Sixth – training people. Not formal, but practical: what a suspicious message looks like, how to verify an interlocutor, why password-protected archives should not be opened, why service documents should not be sent in personal chats.
Seventh – rules for working with artificial intelligence. Defense developments cannot exist in a mode where “everyone uses whatever they want.”

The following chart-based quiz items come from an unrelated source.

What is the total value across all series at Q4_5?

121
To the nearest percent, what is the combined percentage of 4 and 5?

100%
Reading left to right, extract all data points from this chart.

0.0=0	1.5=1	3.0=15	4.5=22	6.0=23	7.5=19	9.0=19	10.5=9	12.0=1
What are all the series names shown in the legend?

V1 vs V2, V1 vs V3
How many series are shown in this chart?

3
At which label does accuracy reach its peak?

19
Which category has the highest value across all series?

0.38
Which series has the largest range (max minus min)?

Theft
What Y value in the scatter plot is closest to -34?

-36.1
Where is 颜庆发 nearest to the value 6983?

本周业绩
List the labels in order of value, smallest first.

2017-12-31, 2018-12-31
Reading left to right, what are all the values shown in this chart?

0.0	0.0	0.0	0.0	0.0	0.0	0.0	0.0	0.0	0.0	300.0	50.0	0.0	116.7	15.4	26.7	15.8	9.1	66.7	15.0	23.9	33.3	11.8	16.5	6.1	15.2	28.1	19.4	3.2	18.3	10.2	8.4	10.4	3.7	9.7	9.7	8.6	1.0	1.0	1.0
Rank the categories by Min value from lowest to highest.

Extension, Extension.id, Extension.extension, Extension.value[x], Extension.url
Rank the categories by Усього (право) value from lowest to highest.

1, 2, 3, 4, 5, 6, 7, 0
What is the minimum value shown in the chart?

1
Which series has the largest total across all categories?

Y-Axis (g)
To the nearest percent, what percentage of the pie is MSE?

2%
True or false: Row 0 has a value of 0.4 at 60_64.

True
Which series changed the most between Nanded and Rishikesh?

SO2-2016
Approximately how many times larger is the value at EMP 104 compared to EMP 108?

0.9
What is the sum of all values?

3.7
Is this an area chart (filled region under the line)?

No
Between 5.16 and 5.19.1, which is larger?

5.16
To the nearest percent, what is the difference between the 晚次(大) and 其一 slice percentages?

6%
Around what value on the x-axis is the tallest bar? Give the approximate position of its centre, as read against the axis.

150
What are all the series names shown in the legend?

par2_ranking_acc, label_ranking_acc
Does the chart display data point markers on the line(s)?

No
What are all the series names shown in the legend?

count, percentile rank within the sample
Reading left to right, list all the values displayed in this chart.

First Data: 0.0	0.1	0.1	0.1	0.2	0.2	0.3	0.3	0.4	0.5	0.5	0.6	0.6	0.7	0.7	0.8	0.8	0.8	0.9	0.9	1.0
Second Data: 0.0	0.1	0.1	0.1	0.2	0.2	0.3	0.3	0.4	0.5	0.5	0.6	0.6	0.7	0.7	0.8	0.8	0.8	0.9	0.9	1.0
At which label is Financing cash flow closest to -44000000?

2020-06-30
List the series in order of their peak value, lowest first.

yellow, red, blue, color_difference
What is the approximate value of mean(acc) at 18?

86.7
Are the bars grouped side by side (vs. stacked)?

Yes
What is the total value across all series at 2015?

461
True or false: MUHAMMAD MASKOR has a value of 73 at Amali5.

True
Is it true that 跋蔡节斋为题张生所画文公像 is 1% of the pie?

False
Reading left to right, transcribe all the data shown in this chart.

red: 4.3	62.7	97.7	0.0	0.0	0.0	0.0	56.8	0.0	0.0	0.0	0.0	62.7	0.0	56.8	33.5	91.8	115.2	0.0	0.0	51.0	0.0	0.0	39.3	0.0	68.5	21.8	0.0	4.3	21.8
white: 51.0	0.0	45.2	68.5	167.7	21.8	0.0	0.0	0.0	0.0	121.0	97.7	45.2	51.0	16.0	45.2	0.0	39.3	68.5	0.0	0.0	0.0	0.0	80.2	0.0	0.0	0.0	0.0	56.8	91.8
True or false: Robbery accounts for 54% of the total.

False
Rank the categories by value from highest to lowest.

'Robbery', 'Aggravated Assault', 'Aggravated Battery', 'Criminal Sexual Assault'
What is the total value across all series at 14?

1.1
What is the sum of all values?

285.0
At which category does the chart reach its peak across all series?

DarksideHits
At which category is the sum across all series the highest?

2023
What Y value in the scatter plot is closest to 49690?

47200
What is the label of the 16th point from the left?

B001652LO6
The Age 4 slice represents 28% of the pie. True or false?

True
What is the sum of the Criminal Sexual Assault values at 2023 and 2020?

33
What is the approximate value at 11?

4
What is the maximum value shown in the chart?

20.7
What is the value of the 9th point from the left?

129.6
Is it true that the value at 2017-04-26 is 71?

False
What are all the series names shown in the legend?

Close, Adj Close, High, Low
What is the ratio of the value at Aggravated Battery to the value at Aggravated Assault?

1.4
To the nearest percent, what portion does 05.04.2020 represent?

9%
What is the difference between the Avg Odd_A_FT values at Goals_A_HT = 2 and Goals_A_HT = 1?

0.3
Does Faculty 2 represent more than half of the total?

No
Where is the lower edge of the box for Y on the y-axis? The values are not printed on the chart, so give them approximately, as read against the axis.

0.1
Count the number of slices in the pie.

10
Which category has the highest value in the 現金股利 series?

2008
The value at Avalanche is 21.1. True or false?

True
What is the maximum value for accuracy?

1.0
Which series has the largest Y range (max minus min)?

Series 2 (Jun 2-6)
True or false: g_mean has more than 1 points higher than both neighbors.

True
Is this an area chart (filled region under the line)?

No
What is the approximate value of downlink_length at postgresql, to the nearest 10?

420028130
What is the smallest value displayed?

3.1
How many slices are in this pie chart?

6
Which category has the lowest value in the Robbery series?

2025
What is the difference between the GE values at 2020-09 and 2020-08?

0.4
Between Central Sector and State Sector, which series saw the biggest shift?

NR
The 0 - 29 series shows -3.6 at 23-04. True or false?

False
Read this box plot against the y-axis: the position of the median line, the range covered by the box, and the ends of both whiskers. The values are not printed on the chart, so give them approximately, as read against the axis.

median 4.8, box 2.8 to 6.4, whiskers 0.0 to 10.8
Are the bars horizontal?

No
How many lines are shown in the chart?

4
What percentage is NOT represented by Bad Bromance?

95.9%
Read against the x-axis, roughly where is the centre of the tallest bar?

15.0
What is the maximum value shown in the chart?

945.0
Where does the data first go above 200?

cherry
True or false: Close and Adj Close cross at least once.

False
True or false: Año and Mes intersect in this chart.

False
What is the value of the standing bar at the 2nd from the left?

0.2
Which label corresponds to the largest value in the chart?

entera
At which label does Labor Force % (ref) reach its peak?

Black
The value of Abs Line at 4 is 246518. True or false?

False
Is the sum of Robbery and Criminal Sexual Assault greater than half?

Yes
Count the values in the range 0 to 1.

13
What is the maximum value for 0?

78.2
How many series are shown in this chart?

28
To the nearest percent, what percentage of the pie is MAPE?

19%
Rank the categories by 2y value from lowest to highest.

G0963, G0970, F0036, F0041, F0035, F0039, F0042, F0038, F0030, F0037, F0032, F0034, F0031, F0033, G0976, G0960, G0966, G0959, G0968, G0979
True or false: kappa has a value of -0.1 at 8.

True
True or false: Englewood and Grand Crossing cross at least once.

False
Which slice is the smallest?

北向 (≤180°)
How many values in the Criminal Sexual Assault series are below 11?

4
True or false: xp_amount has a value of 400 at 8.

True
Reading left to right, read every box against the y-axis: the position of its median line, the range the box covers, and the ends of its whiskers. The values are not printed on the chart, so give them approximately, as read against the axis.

The cyberwar against Ukraine has become quieter, more precise, and closer to the individual. The enemy attacks not only state systems. It attacks everything that connects the army, volunteers, developers, contractors, families, messengers, email, code, work devices, and personal habits. This means that cybersecurity is no longer a technical detail. It has become part of defense in the same way as communication, logistics, intelligence, and weapons production. Ukraine has a strong advantage speed, inventiveness, and technologies that undergo real combat testing. But this very advantage makes Ukraine’s defense ecosystem a target. To preserve it, talented development alone is not enough. Security discipline is also needed access control, contractor verification, code protection, caution in communications, rules for families, and a clear understanding that every person around defense can become a target. The new cyberwar does not always look like an attack on a server. Often, it begins with a message, a file, a vacancy, a call, or a request from a supposedly familiar person. That is why Ukraine’s defense today runs not only through state cyber defense centers, but also through the daily digital behavior of everyone who is even slightly connected to the front.